• [Task to complete]:
Report how many lines below contain the word "Market". Write only that number.

____________

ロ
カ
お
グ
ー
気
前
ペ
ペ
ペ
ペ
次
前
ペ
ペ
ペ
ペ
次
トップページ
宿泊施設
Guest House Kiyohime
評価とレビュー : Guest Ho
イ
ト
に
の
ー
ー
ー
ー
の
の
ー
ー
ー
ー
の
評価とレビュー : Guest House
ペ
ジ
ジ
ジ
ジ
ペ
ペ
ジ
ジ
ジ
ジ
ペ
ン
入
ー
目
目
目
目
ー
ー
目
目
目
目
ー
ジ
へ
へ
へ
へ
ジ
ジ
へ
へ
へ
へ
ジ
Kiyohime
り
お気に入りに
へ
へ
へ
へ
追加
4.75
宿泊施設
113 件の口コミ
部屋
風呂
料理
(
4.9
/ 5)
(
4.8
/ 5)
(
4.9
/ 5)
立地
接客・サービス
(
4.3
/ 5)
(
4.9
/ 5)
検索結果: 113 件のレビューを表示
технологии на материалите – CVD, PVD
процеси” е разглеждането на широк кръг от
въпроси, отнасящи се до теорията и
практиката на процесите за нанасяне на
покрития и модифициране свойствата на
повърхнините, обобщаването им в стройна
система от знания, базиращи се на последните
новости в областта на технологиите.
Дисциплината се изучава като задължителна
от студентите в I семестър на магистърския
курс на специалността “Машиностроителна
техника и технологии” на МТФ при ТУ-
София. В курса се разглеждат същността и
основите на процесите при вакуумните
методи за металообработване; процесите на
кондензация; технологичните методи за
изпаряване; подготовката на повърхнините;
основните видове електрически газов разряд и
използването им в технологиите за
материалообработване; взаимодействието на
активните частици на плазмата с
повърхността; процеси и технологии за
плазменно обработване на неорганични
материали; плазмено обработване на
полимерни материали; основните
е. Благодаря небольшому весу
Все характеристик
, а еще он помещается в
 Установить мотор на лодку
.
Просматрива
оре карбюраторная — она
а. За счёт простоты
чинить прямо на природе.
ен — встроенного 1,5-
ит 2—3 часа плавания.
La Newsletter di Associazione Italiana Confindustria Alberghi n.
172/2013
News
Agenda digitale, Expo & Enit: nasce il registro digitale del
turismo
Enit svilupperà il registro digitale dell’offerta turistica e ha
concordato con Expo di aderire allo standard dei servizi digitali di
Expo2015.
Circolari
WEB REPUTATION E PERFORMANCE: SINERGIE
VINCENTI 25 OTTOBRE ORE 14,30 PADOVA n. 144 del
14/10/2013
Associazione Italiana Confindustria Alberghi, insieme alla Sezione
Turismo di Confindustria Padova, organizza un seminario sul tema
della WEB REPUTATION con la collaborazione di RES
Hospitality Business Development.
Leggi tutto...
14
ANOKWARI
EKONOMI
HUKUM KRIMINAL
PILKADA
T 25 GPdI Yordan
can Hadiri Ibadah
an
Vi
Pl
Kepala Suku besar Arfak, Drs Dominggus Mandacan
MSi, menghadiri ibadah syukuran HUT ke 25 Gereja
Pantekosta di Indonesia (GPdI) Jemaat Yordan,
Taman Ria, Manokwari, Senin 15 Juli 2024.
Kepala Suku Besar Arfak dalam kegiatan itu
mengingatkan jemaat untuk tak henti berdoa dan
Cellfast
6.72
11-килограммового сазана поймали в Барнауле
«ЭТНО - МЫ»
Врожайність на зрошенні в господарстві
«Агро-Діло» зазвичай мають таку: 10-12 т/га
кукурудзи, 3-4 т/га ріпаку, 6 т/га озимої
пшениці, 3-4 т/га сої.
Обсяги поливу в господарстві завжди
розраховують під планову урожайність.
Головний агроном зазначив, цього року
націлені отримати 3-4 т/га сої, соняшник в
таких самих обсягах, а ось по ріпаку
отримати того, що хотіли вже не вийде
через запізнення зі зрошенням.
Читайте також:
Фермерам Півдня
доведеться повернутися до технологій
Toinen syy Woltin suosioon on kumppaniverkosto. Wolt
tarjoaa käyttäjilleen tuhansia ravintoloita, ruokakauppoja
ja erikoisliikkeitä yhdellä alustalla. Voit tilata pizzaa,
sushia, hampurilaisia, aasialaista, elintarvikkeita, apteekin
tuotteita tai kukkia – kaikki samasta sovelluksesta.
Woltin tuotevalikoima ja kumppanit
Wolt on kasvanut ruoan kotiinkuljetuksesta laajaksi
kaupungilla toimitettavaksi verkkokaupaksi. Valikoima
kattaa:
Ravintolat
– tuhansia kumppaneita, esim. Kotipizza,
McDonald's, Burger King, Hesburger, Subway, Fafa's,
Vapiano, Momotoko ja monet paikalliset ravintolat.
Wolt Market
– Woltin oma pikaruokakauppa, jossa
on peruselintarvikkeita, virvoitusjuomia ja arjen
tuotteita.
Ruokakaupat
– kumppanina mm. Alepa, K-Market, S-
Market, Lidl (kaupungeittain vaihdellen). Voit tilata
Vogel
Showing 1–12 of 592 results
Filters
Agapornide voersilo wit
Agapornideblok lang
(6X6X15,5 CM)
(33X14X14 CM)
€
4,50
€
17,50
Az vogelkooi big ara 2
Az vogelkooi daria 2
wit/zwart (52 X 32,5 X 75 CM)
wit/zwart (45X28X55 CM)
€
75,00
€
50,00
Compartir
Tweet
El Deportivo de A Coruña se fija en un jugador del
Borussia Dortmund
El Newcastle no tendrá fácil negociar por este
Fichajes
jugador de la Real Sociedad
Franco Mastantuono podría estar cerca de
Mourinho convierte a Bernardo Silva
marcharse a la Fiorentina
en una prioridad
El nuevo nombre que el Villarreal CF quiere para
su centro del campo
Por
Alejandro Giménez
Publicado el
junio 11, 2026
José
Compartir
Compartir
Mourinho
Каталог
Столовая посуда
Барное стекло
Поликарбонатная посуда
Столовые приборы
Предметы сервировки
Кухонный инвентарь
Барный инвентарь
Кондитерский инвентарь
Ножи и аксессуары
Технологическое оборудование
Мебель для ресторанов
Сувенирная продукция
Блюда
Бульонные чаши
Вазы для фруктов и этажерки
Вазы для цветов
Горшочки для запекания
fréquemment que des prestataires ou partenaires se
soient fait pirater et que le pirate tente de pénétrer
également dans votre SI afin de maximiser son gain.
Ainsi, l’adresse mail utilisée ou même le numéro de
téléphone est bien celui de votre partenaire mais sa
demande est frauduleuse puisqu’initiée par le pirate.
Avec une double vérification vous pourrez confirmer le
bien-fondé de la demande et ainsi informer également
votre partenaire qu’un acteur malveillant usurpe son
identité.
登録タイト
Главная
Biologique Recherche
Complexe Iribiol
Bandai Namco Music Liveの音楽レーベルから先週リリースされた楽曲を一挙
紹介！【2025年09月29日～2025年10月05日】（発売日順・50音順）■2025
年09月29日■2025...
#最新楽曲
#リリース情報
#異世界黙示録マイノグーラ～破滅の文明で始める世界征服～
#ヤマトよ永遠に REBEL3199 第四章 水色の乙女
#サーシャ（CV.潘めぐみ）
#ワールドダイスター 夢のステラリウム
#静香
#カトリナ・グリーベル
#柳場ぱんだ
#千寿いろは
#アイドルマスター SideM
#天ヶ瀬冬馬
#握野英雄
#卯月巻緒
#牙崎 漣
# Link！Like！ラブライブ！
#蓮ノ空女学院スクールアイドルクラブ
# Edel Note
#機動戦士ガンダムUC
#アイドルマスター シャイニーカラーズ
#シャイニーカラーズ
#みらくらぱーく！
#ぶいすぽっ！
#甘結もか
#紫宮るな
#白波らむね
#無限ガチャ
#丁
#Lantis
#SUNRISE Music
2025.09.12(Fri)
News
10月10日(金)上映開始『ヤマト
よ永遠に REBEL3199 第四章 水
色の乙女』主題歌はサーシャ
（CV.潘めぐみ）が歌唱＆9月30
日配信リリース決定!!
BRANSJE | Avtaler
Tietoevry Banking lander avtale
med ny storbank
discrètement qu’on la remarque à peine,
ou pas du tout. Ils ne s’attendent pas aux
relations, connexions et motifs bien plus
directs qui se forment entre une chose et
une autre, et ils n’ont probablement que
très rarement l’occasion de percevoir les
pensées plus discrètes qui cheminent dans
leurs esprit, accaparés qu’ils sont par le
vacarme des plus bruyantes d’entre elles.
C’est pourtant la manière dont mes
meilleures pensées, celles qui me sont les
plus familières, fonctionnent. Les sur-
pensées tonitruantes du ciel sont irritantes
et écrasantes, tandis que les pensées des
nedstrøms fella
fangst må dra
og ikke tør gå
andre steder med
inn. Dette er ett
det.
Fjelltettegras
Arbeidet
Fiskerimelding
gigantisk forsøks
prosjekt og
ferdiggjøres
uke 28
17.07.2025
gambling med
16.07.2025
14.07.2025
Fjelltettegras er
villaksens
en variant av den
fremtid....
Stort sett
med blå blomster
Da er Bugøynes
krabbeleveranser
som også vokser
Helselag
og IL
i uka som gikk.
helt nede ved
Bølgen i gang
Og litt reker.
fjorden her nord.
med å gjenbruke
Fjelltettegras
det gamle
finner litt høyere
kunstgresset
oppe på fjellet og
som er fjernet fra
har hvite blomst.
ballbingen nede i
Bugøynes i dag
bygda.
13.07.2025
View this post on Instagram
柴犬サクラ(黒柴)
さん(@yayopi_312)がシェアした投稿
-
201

____________

• [Task output]:
3